Britain’s second-biggest airport will begin a six-month trial of autonomous vehicles this summer, with the initial focus on moving workers between the north and south terminals.
However, it could be scaled up to cover about 300 vehicles currently in use at the airport, including passenger buses, baggage tugs and pushback tugs that steer planes away from terminals.
Heathrow already uses a fleet of electric driverless pods to ferry passengers between a premium car park and Terminal 5.
Cathal Corcoran, chief information officer at Gatwick, said: “If this trial proves successful, we could have an Uber-like service operating across the airfield which staff can hail when they need to travel.
“Much more research will be needed, but ultimately this could be the start of widespread use of autonomous vehicles on airfields across the world.
“The new technology is a more efficient way to manage vehicles and could lead to a reduction in the number of vehicles required, their associated costs and harmful emissions.”
The Gatwick trial follows the announcement that the government is to revise its guidance on autonomous vehicles so that they can be tested without a safety driver.

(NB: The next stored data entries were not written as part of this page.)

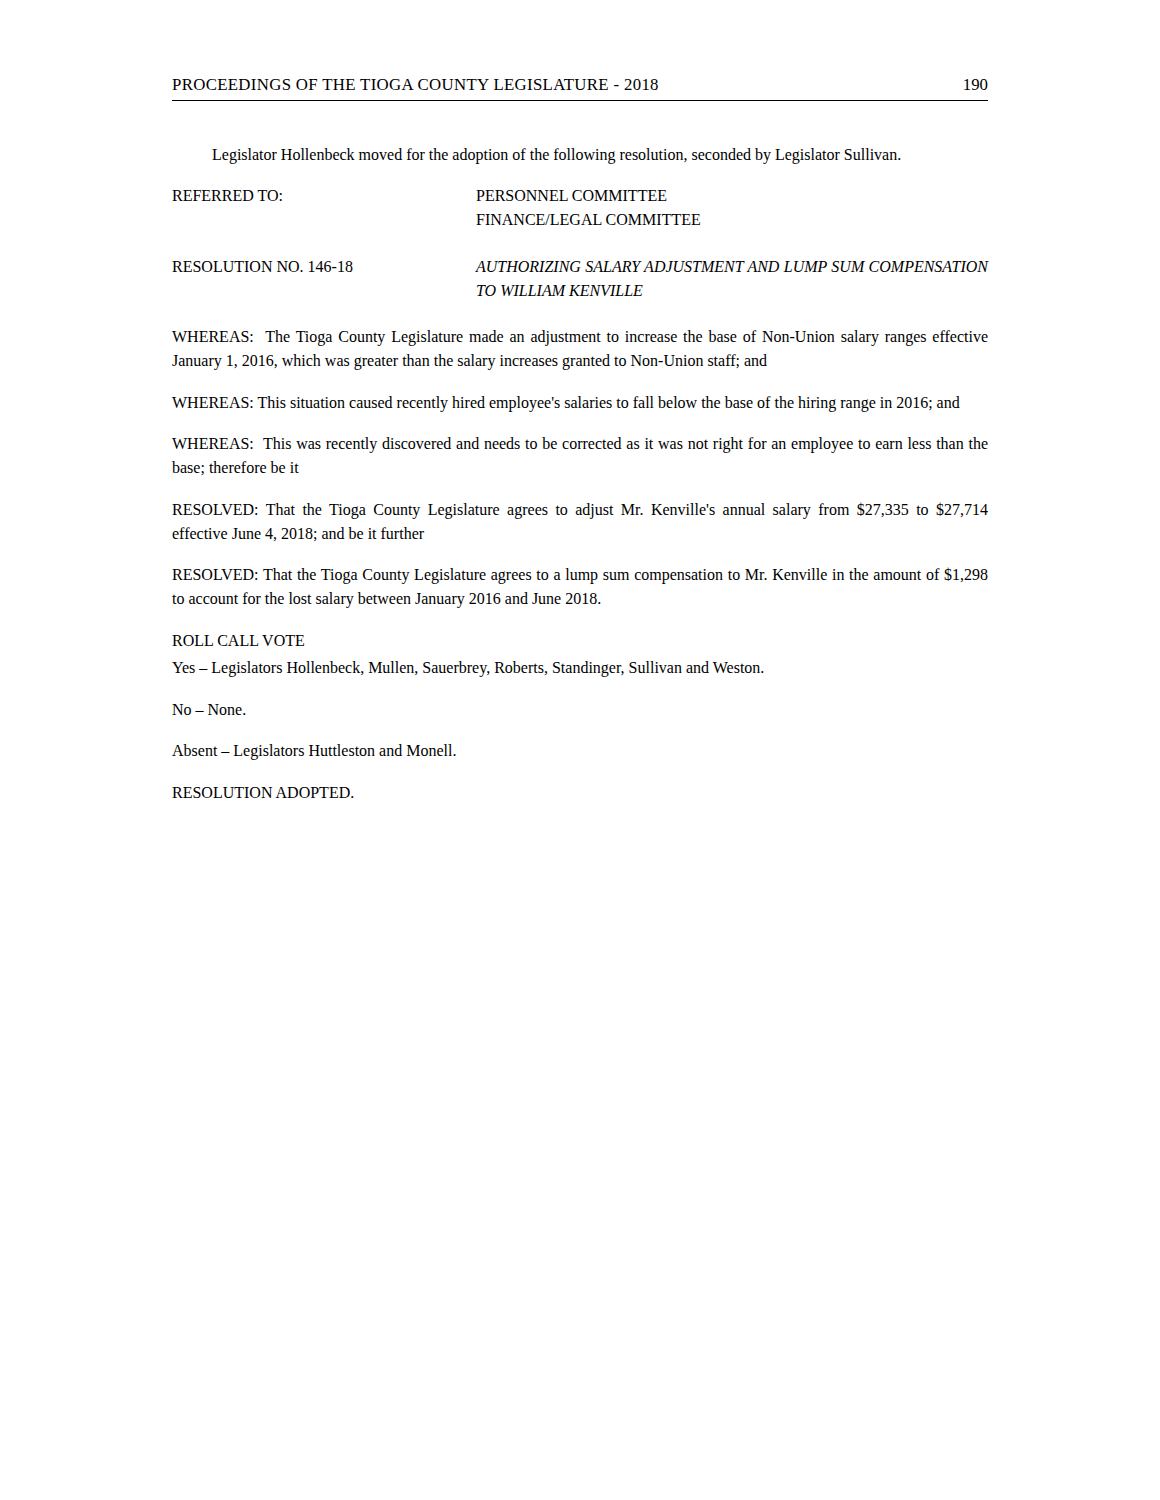Proceedings of the Tioga County Legislature - 2018 190
Legislator Hollenbeck moved for the adoption of the following resolution, seconded by Legislator Sullivan.
Referred to:
Personnel Committee
Finance/Legal Committee
Resolution No. 146-18
Authorizing Salary Adjustment and Lump Sum Compensation to William Kenville
Whereas: The Tioga County Legislature made an adjustment to increase the base of Non-Union salary ranges effective January 1, 2016, which was greater than the salary increases granted to Non-Union staff; and
Whereas: This situation caused recently hired employee's salaries to fall below the base of the hiring range in 2016; and
Whereas: This was recently discovered and needs to be corrected as it was not right for an employee to earn less than the base; therefore be it
Resolved: That the Tioga County Legislature agrees to adjust Mr. Kenville's annual salary from $27,335 to $27,714 effective June 4, 2018; and be it further
Resolved: That the Tioga County Legislature agrees to a lump sum compensation to Mr. Kenville in the amount of $1,298 to account for the lost salary between January 2016 and June 2018.
Roll Call Vote
Yes – Legislators Hollenbeck, Mullen, Sauerbrey, Roberts, Standinger, Sullivan and Weston.
No – None.
Absent – Legislators Huttleston and Monell.
Resolution Adopted.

Ministers have said that the vehicles could be in widespread commercial use by 2021.
The International Air Transport Association has listed more than 40 possible uses for autonomous vehicles to improve airport operations, including the introduction of large driverless buses to take passengers to and from aircraft at remote stands.
Graeme Smith, chief executive of Oxbotica, the technology company involved in the trial, said: “Airports offer an interesting domain for our autonomous driving software. There is a huge diversity of vehicles, each with a specific mission.
“The challenge of choreographing all of the activity around an individual plane or in support of airport operations is immense and we look forward to working with Gatwick on this initial pilot that will demonstrate our technology carrying staff around the airfield.”
Oxbotica is also working on a fleet of autonomous vehicles that could eventually run between Oxford and London, according to The Times.